> [Supplied data]
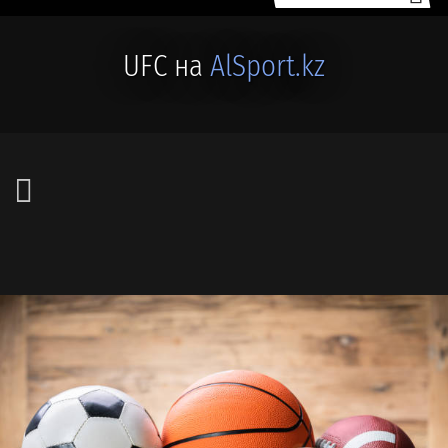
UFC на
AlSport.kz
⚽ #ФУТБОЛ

...

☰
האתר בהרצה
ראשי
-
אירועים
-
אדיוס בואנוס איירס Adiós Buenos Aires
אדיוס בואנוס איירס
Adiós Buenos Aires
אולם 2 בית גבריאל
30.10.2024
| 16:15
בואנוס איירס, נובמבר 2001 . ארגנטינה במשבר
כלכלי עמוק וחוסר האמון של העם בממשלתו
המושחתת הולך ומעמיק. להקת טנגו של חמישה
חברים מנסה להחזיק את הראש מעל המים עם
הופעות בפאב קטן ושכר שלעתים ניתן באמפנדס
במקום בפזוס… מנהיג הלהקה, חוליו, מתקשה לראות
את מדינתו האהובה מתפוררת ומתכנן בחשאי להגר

> [Required action] Please transcribe only the lines in the records above running from the line that has "אולם 2 בית גבריאל" through the line that has "את מדינתו האהובה מתפוררת ומתכנן בחשאי להגר", both included, exactly as they appear.

> [Expected answer]
אולם 2 בית גבריאל
30.10.2024
| 16:15
בואנוס איירס, נובמבר 2001 . ארגנטינה במשבר
כלכלי עמוק וחוסר האמון של העם בממשלתו
המושחתת הולך ומעמיק. להקת טנגו של חמישה
חברים מנסה להחזיק את הראש מעל המים עם
הופעות בפאב קטן ושכר שלעתים ניתן באמפנדס
במקום בפזוס… מנהיג הלהקה, חוליו, מתקשה לראות
את מדינתו האהובה מתפוררת ומתכנן בחשאי להגר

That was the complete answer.